## The task
In your copy of the data, include no pictures and alter nothing else.

## Data segment
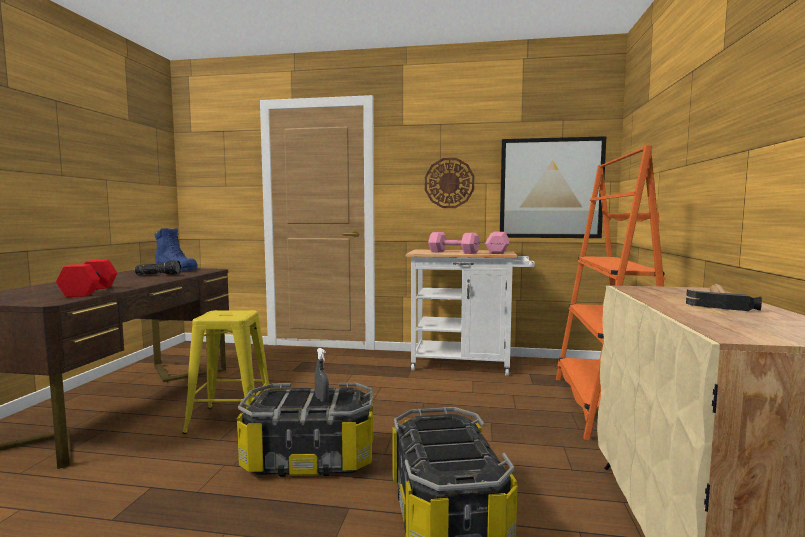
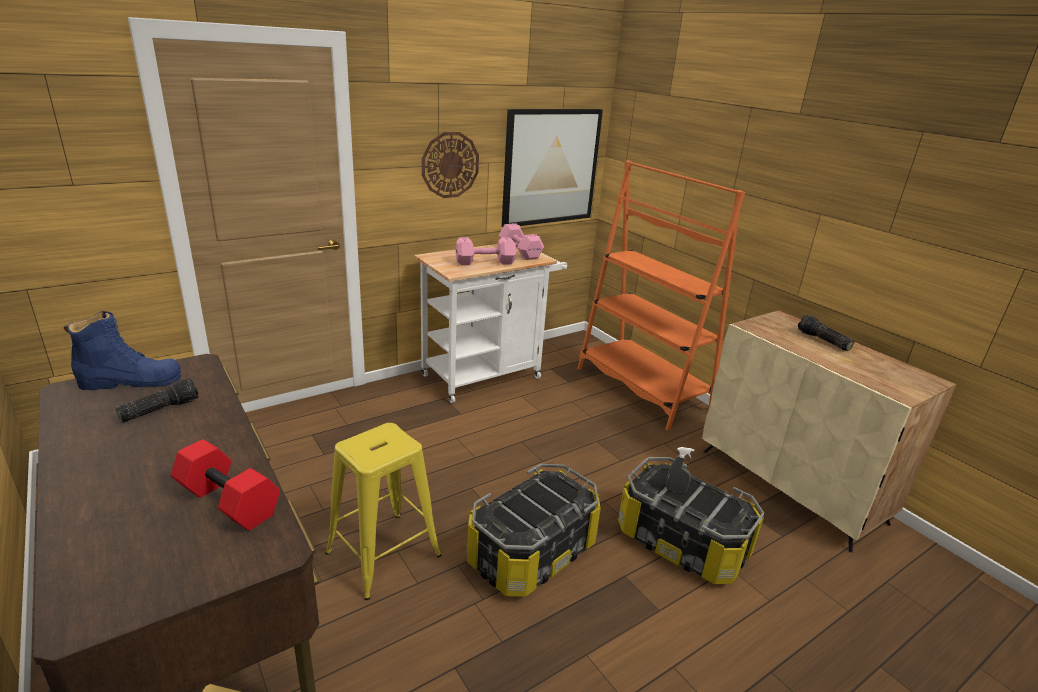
camera: 45 degrees left, 20 degrees up
(321, 399) = (547, 498): grey spray bottle -> grey spray bottle (676, 490)
(718, 302) = (822, 340): hammer -> flashlight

## Answer to the problem
camera: 45 degrees left, 20 degrees up
(321, 399) = (547, 498): grey spray bottle -> grey spray bottle (676, 490)
(718, 302) = (822, 340): hammer -> flashlight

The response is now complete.